(Stored entries)
———

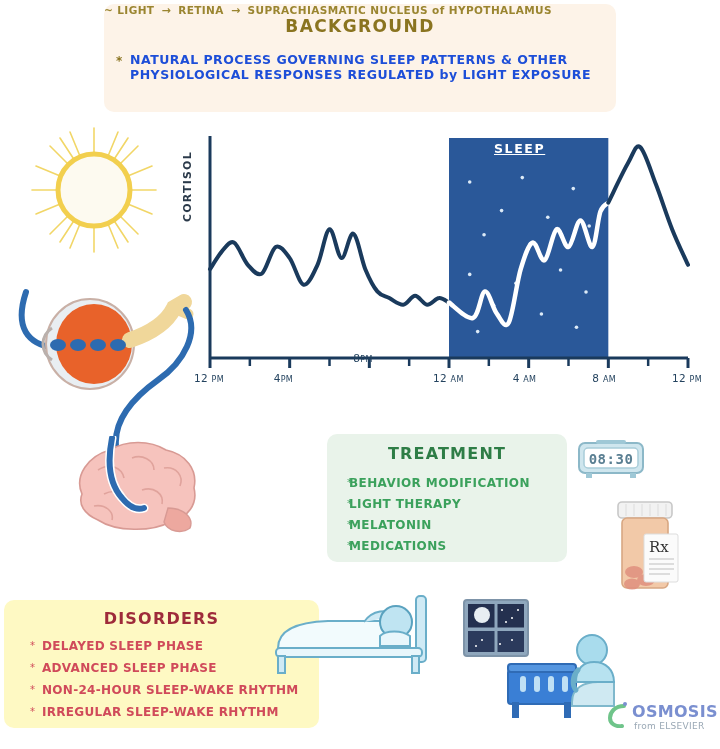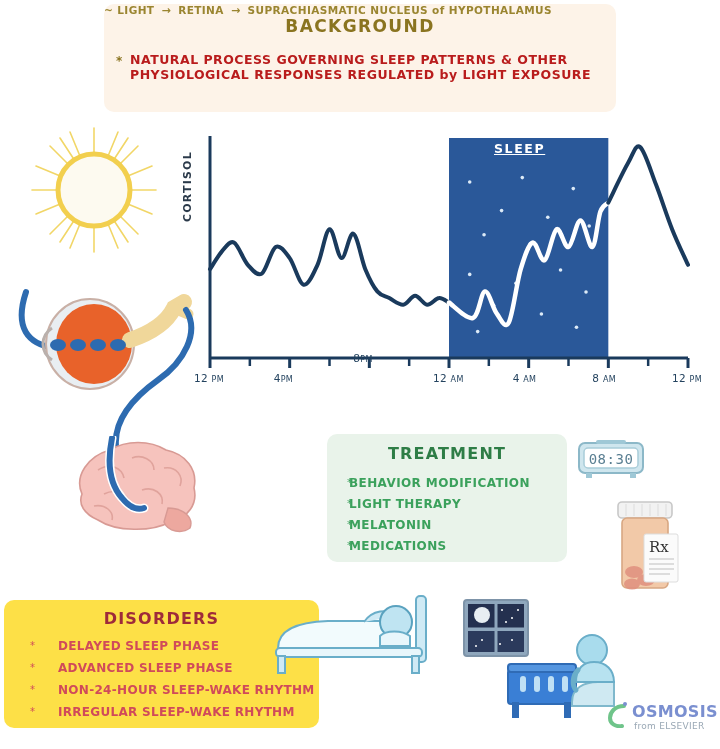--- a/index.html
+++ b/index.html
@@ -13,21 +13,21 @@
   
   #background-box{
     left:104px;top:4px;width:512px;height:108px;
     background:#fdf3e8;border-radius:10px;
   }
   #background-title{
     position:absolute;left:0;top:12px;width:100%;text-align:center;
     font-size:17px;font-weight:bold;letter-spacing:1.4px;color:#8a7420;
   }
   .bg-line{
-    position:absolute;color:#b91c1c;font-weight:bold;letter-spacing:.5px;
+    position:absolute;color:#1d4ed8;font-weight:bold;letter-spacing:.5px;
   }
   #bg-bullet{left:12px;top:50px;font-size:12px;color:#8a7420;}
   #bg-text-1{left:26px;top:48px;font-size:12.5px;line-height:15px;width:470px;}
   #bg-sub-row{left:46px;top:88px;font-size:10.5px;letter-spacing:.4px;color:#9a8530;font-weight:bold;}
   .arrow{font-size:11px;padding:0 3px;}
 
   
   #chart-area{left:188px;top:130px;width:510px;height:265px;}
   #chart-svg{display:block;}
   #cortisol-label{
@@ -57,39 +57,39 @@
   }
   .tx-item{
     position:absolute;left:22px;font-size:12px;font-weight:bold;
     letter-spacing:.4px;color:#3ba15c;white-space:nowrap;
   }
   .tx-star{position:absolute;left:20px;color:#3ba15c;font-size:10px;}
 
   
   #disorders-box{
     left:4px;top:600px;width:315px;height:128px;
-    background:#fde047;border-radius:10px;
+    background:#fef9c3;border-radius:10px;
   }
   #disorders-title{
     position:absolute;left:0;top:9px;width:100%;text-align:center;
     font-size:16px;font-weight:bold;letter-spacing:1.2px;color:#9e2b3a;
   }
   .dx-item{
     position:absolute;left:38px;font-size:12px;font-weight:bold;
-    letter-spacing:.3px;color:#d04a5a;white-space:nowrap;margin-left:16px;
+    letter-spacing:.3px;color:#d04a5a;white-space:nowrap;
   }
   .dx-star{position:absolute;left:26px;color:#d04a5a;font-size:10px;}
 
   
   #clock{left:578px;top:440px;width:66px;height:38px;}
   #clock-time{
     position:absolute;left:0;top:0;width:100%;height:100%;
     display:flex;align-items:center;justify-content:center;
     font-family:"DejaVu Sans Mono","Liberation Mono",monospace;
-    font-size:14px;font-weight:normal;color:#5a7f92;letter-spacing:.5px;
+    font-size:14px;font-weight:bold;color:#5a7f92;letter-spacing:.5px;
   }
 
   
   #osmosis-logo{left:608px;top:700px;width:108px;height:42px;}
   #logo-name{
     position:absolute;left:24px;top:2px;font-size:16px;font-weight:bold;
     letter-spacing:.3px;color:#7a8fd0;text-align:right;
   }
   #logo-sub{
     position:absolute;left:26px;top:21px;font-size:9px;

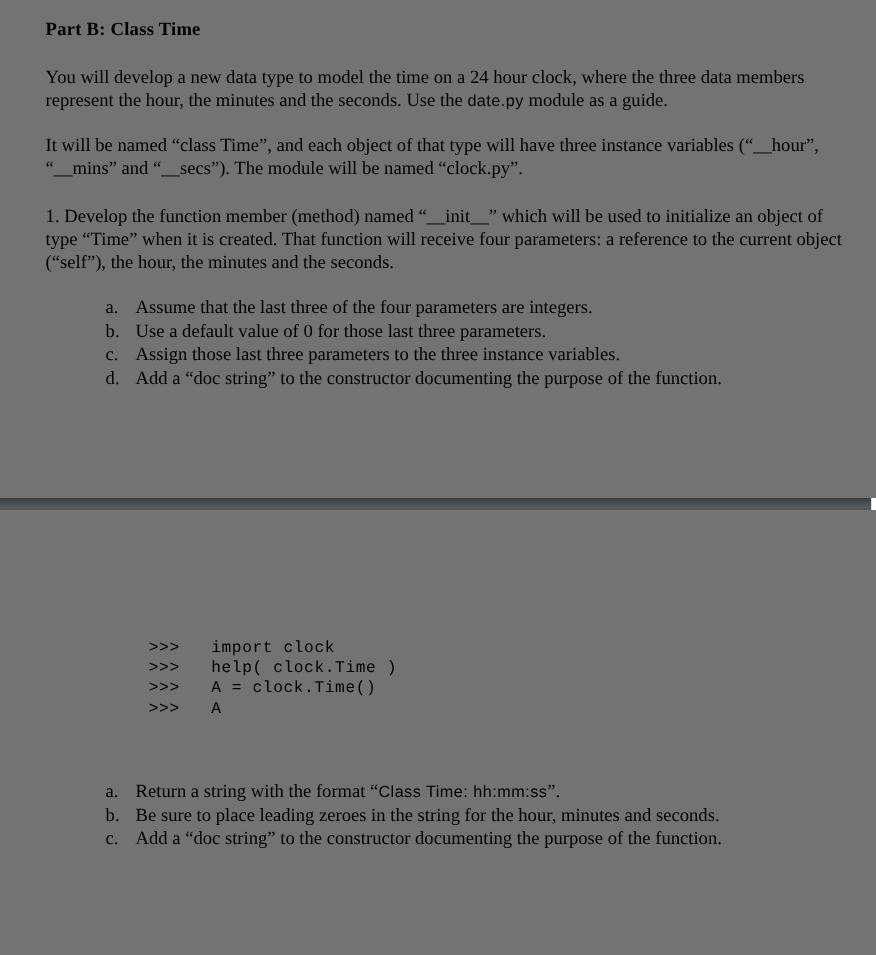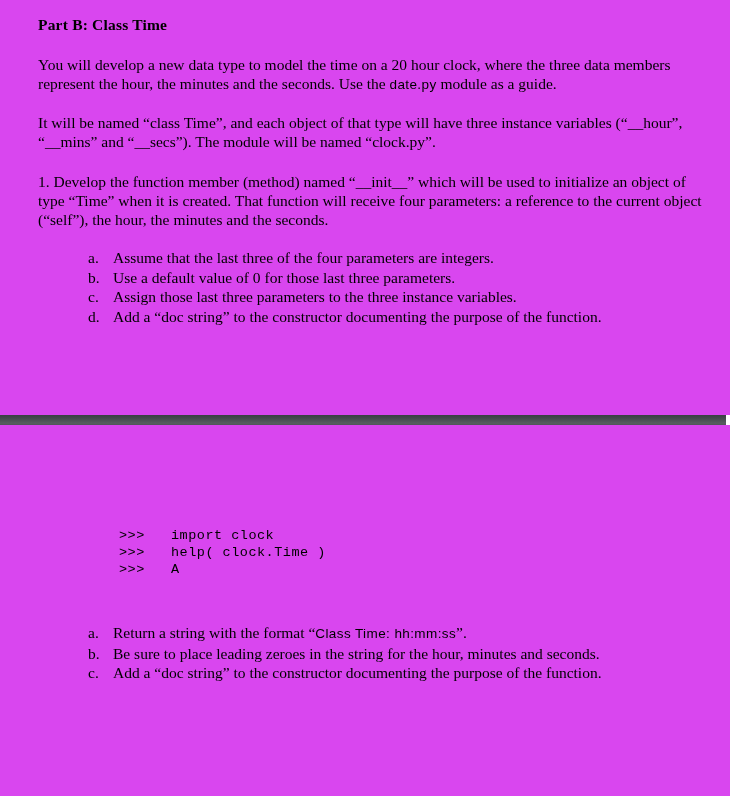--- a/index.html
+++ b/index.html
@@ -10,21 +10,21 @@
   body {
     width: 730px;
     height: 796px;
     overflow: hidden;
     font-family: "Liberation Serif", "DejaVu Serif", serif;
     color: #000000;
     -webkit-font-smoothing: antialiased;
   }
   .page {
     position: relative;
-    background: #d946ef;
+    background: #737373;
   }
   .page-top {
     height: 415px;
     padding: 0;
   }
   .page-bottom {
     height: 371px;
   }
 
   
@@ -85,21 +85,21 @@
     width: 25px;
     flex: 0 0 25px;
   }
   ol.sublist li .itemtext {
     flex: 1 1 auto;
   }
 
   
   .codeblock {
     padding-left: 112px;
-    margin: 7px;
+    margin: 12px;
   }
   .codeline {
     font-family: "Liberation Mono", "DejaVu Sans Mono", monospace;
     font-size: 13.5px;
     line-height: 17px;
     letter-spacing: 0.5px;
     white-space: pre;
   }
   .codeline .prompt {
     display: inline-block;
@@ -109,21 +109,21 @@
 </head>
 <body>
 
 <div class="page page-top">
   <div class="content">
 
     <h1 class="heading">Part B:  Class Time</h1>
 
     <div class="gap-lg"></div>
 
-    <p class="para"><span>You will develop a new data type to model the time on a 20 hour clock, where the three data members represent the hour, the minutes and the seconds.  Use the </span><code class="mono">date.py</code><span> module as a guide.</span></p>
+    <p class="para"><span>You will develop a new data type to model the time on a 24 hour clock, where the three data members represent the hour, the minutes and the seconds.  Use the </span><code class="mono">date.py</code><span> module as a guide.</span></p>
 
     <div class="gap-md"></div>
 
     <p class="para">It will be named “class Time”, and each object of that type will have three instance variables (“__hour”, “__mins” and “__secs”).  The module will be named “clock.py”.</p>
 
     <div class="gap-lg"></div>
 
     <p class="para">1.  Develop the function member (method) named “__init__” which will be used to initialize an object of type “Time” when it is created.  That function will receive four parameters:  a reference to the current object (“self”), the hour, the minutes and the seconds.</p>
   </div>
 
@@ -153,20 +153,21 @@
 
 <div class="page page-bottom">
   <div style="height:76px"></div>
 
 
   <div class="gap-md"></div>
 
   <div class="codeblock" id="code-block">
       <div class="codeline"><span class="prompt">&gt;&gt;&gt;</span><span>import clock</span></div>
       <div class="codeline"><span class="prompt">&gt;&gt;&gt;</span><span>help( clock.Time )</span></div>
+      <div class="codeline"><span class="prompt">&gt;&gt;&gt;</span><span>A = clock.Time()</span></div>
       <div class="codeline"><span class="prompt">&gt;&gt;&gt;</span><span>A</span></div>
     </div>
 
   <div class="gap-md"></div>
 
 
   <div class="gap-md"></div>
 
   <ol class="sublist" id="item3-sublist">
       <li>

———

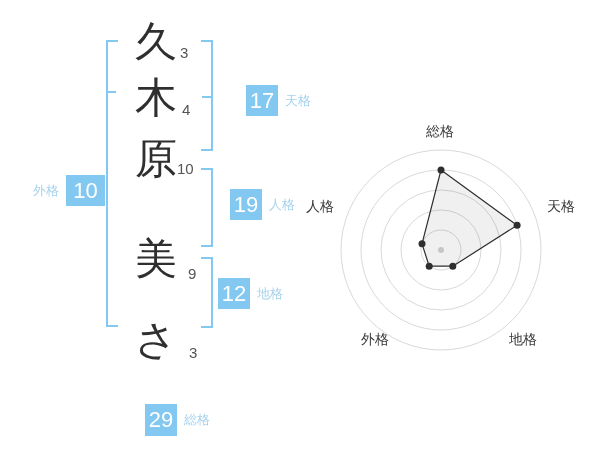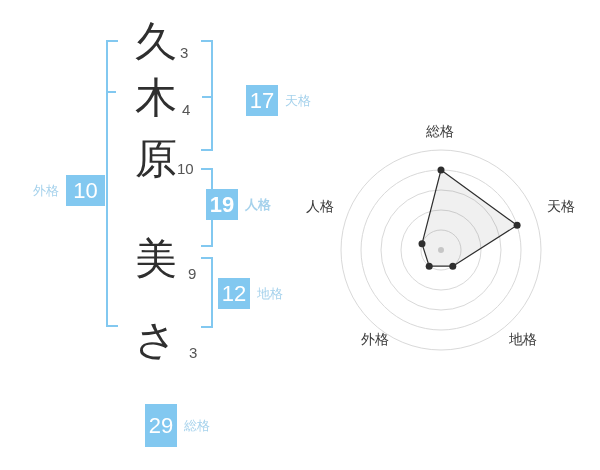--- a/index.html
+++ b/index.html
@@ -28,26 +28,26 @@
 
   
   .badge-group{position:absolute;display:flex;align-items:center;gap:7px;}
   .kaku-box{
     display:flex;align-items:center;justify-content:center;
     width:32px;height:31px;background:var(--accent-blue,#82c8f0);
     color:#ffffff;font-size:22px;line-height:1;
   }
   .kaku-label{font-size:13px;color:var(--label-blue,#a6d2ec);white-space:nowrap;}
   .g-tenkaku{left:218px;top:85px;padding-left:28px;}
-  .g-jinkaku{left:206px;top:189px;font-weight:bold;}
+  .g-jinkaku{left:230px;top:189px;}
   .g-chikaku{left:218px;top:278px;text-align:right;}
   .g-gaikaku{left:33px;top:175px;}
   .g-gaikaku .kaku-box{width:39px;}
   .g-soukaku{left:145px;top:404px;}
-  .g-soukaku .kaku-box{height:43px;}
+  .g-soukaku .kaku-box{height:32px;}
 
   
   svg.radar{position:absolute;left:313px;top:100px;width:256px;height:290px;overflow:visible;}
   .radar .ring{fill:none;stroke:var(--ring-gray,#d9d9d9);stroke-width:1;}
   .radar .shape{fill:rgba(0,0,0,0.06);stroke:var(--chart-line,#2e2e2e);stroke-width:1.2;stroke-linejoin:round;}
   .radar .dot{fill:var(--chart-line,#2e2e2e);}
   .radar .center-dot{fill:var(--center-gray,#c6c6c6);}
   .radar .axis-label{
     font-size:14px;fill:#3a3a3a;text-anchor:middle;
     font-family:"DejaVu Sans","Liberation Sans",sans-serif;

———

Requirement:
Look over the data above and show each line that contains "serif".

Solved exercise:
     font-family: "Liberation Serif", "DejaVu Serif", serif;
     font-family:"DejaVu Sans","Liberation Sans",sans-serif;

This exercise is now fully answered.